If you are a long-time reader, you surely have noticed the sharp decline in the frequency of my posting and sharing of sketches. I've spent a lot of time in the past year wondering why I keep this blog, and when I moved to Morocco I felt little desire to continue sharing my life online. I was having a difficult time adjusting to my new life, and really didn't have much to say about it. It's hard to pack up and leave somewhere you love, even if you feel that that place no longer exists. Turkey has changed so much under its current government, I scarcely recognise it.
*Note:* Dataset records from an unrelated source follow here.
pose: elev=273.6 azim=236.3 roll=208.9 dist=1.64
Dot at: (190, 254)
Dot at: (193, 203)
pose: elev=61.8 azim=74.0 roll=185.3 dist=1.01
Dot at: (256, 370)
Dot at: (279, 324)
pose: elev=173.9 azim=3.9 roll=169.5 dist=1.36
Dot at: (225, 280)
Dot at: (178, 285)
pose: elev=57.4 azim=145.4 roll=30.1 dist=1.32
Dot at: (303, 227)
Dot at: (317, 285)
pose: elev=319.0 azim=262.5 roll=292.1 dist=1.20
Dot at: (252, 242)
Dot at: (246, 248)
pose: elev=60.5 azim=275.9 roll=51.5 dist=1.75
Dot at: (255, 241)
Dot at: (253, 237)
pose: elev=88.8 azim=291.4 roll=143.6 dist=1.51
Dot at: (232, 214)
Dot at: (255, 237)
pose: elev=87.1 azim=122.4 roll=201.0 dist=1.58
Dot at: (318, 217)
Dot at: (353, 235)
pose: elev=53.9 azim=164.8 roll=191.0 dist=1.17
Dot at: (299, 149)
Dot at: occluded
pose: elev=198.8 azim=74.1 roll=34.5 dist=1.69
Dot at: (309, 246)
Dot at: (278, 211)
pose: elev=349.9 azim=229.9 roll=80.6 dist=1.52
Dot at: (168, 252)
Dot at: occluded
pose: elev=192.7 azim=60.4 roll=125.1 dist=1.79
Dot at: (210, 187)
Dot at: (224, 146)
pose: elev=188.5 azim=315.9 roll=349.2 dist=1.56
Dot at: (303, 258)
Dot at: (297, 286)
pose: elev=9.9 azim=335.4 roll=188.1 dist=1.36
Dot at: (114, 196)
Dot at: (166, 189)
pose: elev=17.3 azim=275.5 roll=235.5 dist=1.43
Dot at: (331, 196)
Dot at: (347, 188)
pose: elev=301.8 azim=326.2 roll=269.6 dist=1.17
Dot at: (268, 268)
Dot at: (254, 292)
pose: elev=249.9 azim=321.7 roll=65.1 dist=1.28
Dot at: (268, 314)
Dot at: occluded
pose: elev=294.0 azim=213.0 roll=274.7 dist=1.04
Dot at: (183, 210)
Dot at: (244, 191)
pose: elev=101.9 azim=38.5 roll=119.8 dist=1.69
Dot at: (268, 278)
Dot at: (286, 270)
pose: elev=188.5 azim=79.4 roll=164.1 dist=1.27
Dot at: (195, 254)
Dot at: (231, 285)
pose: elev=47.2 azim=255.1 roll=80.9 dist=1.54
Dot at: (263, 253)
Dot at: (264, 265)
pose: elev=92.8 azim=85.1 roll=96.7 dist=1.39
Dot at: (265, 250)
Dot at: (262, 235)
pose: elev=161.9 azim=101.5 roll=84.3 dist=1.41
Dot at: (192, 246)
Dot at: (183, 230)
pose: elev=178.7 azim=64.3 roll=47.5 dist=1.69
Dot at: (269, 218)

So while I was feeling lost at sea and to be honest, a bit heartbroken over leaving Istanbul, it felt odd posting pretty pictures; I couldn't pretend I was having a great time when I wasn't. That's not to say that I haven't been happy here in Rabat, but these past nine months have been a rollercoaster— and I've had motion sickness. The little trips Pedro and I have taken to Essaouira, Larache, Meknès, and now the Ifrane area, have done much to lift my spirits, and I feel I am on the mend. Truly, there is nothing like a bit of exploring to get the heart back on rhythm.
Although we took this photo in mockery, I actually kind of like it. The moment was light—the air smelled of cedar and earth, and we were laughing.